Four years after passing a major tax cut that slashed federal revenues, Republicans are raising alarms about the national debt again.
President Joe Biden has already signed a $1.9 trillion coronavirus and economic relief package known as the American Rescue Plan, and he’s pushing to enact perhaps trillions more in federal spending for infrastructure and other priorities.
One Republican argument against these measures has been their impact on the national debt, although Biden has also proposed tax increases to fund some of his plans.

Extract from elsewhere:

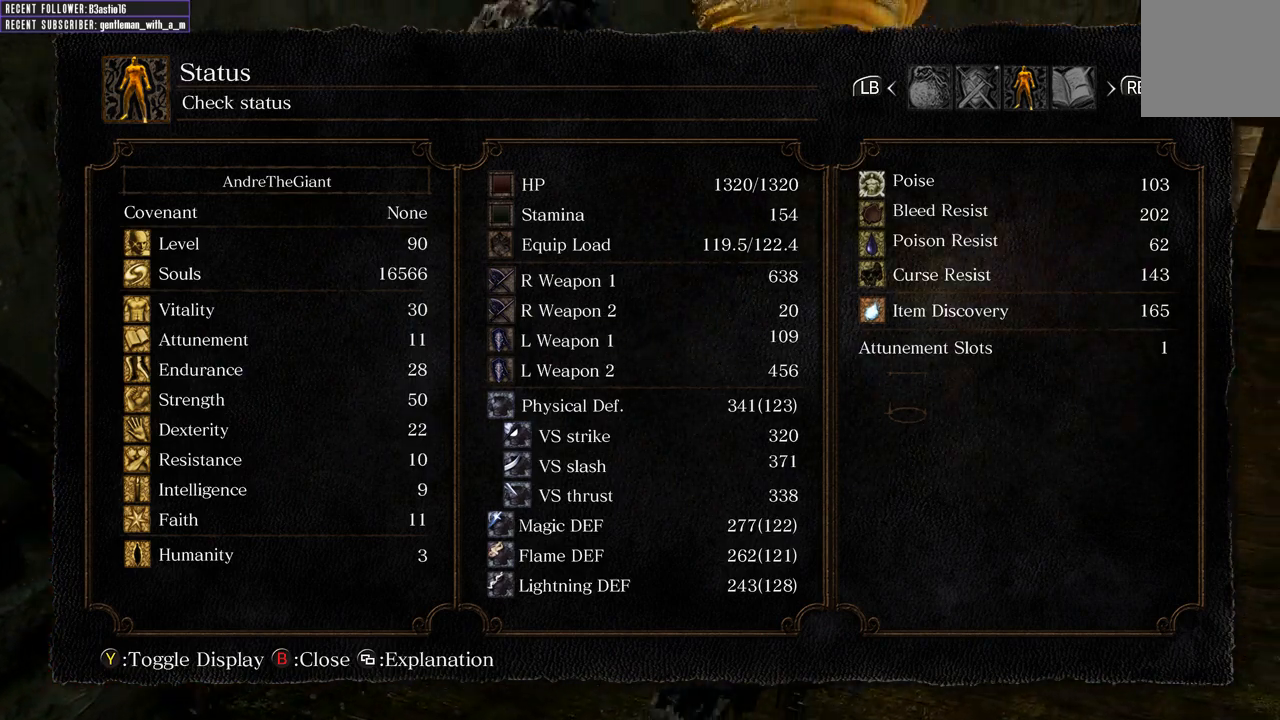
{"buttons": [], "left_stick": "up-right", "right_stick": "center", "events": [[250, "A", "down"], [367, "A", "up"]]}
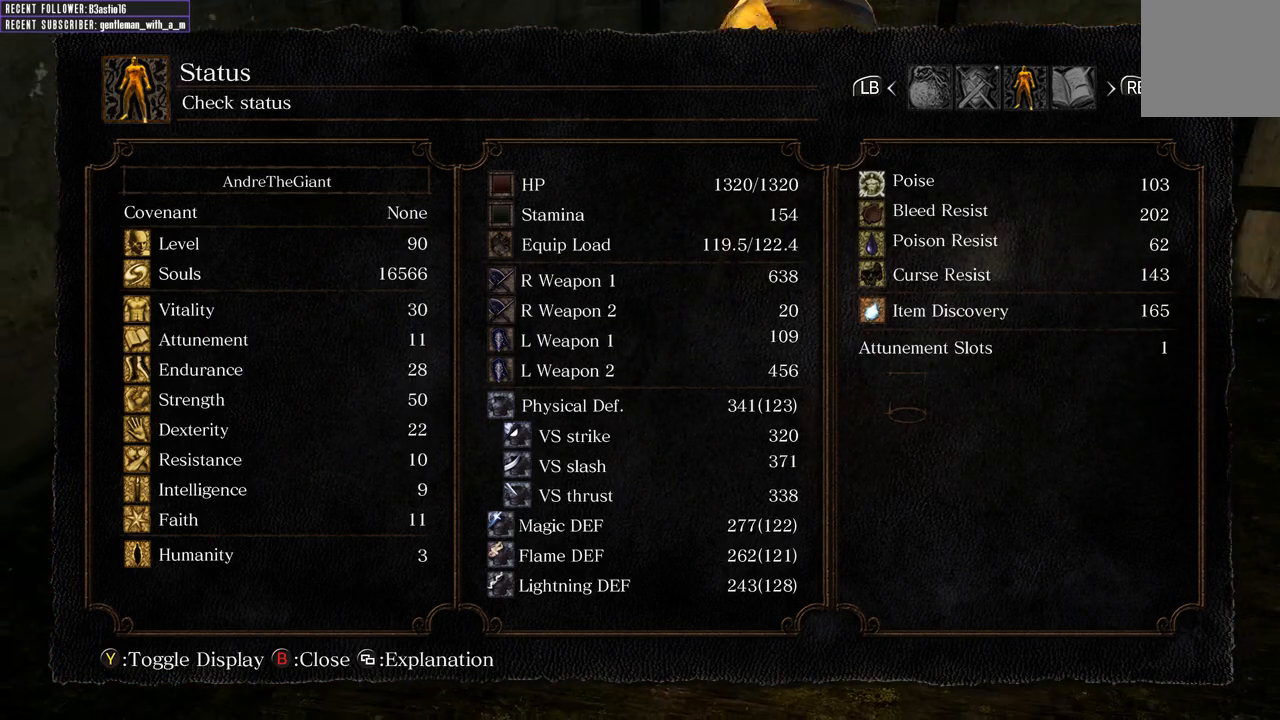
{"buttons": ["B"], "left_stick": "center", "right_stick": "center", "events": [[450, "left_stick", "center"], [483, "B", "down"]]}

Former U.N. ambassador and former South Carolina Gov. Nikki Haley, a Republican, took a shot at Biden’s fiscal policy in a June 28 Facebook post.
“The national debt is now bigger than our economy,” she wrote. “That hasn’t happened since World War Two — and we’re in peacetime. Joe Biden is digging a hole America can never fill. But he doesn’t care. When the bill comes due, he’ll be long gone.”
She is correct about the debt ratio — the nation’s publicly held debt did exceed its gross domestic product at the end of 2020, for the first time since World War II. But Haley’s post focused narrowly on one measure of government debt. And it goes too far in associating Biden’s policies with the nation’s debt burden.
The two parts of the debt-to-GDP ratio are intertwined: Governments may take on more debt to finance programs that promote economic growth. And as a country’s economy grows, so does its borrowing capacity. But at a certain level, high government debt can also inhibit economic growth by raising borrowing costs for businesses and consumers.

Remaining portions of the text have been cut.